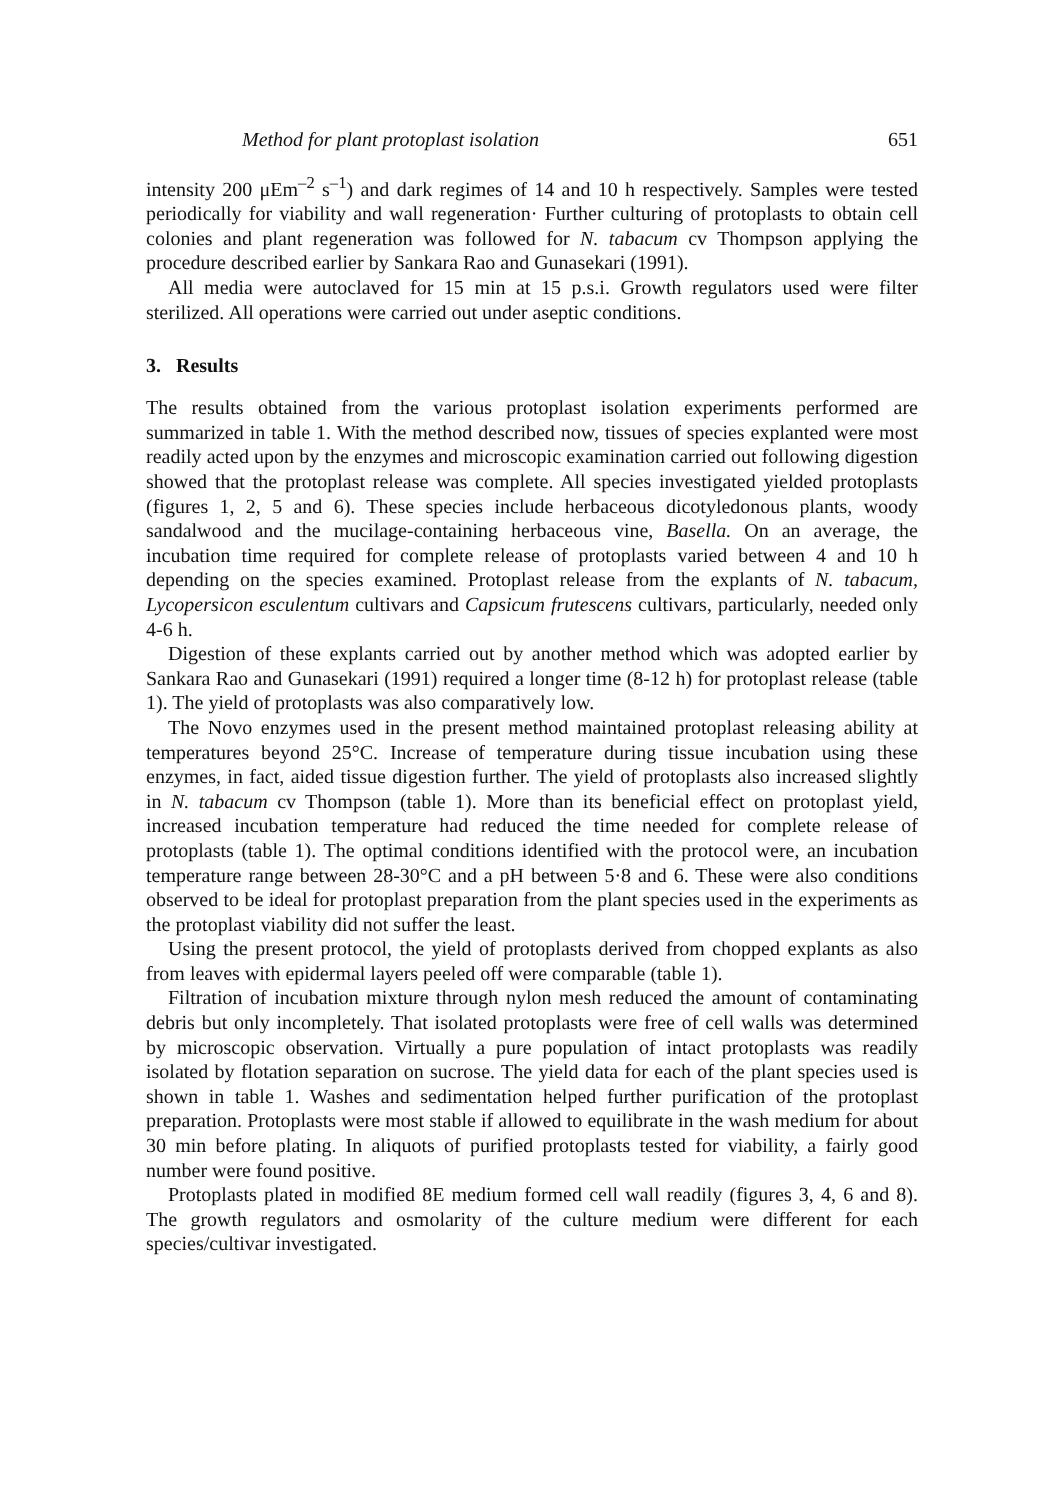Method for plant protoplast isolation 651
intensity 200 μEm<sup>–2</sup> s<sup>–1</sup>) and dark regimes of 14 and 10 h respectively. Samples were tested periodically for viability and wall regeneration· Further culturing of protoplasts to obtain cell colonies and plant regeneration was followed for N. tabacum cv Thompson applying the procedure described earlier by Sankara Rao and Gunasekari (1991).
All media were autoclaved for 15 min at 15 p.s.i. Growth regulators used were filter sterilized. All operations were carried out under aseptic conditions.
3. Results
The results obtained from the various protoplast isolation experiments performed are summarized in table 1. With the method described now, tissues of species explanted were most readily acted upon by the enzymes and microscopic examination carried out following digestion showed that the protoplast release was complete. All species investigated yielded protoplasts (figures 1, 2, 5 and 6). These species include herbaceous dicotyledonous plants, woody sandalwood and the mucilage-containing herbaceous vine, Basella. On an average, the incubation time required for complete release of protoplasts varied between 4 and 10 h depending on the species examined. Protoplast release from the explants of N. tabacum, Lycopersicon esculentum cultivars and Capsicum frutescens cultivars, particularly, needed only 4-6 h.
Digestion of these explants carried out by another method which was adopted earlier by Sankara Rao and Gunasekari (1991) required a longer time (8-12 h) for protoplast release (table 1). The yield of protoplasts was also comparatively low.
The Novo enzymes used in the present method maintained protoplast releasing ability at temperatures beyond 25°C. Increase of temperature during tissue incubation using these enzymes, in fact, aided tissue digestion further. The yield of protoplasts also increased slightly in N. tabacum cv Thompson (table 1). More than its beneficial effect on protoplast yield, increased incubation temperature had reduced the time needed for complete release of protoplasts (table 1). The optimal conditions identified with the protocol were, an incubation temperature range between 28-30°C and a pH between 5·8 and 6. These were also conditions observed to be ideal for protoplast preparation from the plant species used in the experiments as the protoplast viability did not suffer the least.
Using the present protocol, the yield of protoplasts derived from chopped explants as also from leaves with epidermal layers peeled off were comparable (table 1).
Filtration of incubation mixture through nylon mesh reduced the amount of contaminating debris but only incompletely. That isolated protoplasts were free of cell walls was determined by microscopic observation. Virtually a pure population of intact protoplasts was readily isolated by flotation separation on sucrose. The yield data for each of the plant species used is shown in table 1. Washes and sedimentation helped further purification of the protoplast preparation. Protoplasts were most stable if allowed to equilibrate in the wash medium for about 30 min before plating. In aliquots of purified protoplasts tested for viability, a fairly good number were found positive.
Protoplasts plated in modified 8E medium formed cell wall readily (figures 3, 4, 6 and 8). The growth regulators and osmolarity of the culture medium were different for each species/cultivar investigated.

---

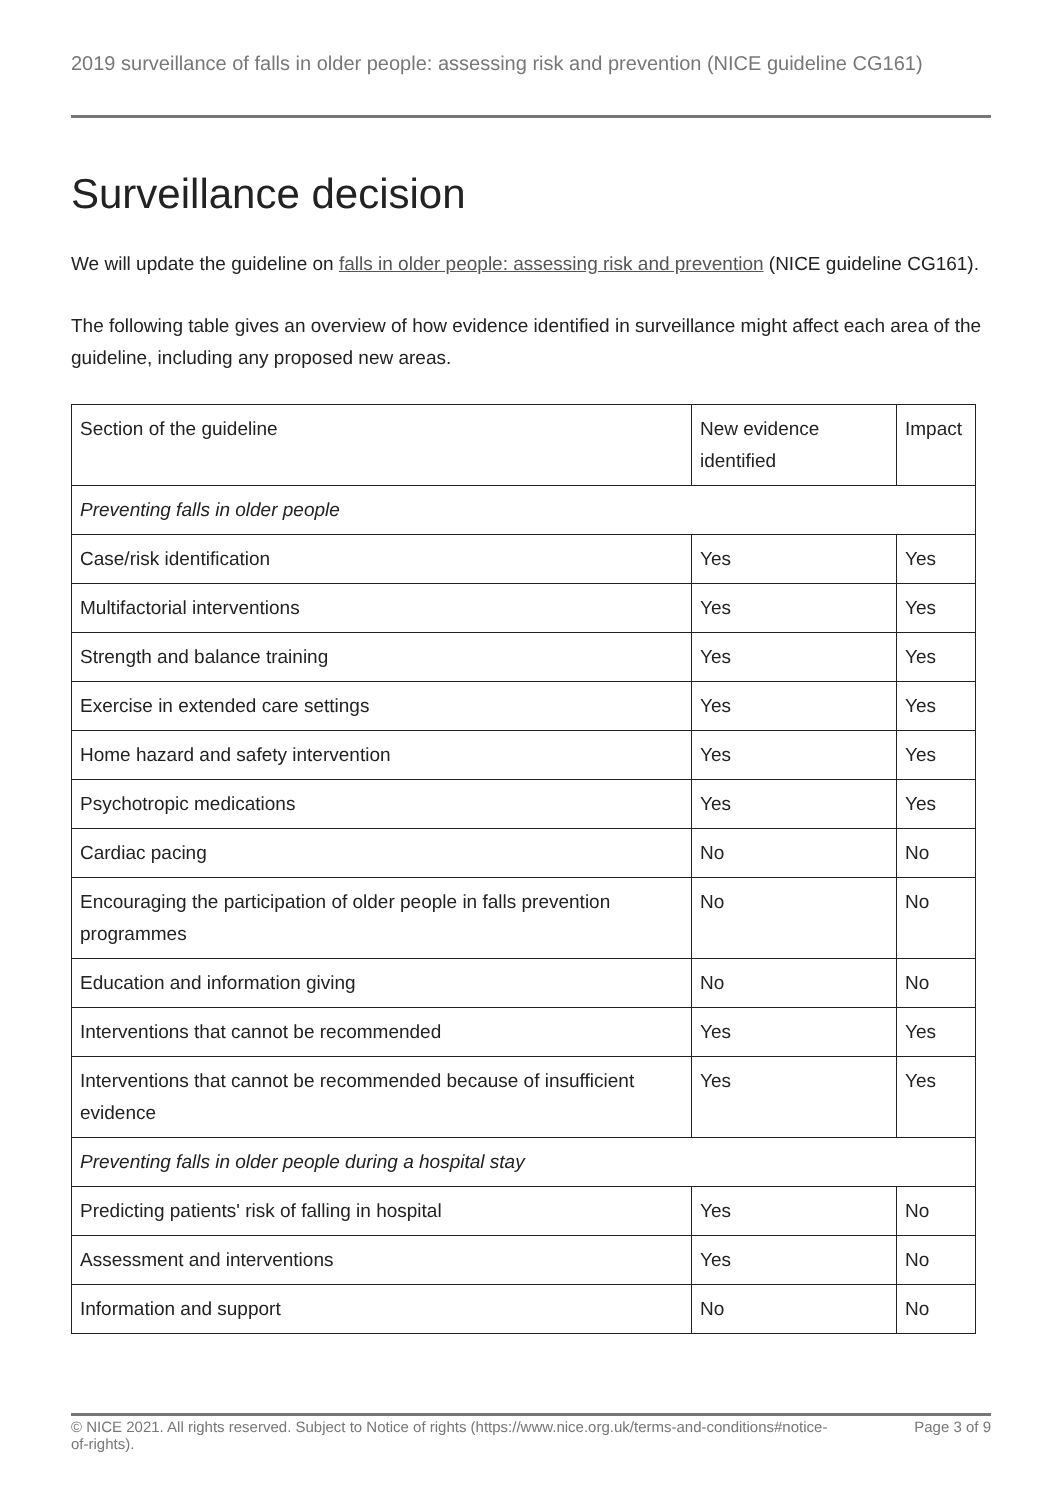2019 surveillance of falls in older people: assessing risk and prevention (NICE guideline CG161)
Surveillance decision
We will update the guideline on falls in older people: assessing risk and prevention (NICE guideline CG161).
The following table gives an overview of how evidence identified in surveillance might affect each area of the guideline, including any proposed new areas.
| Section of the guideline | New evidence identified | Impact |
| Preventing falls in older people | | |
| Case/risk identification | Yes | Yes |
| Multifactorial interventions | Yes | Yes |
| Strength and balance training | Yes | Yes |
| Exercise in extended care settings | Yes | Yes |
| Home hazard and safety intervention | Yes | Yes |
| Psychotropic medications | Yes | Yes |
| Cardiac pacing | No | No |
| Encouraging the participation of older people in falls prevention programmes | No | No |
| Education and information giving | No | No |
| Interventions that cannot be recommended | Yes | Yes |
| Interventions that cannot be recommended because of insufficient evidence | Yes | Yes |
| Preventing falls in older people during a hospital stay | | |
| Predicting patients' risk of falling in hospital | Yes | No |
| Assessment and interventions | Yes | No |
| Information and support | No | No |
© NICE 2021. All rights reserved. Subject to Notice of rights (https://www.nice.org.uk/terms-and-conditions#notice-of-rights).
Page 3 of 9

Work task>
Output exactly one stretch of the listing: from the line containing "The results obtained" through the line containing "Digestion of these", both end lines included.

Exercise output>
The results obtained from the various protoplast isolation experiments performed are summarized in table 1. With the method described now, tissues of species explanted were most readily acted upon by the enzymes and microscopic examination carried out following digestion showed that the protoplast release was complete. All species investigated yielded protoplasts (figures 1, 2, 5 and 6). These species include herbaceous dicotyledonous plants, woody sandalwood and the mucilage-containing herbaceous vine, Basella. On an average, the incubation time required for complete release of protoplasts varied between 4 and 10 h depending on the species examined. Protoplast release from the explants of N. tabacum, Lycopersicon esculentum cultivars and Capsicum frutescens cultivars, particularly, needed only 4-6 h.
Digestion of these explants carried out by another method which was adopted earlier by Sankara Rao and Gunasekari (1991) required a longer time (8-12 h) for protoplast release (table 1). The yield of protoplasts was also comparatively low.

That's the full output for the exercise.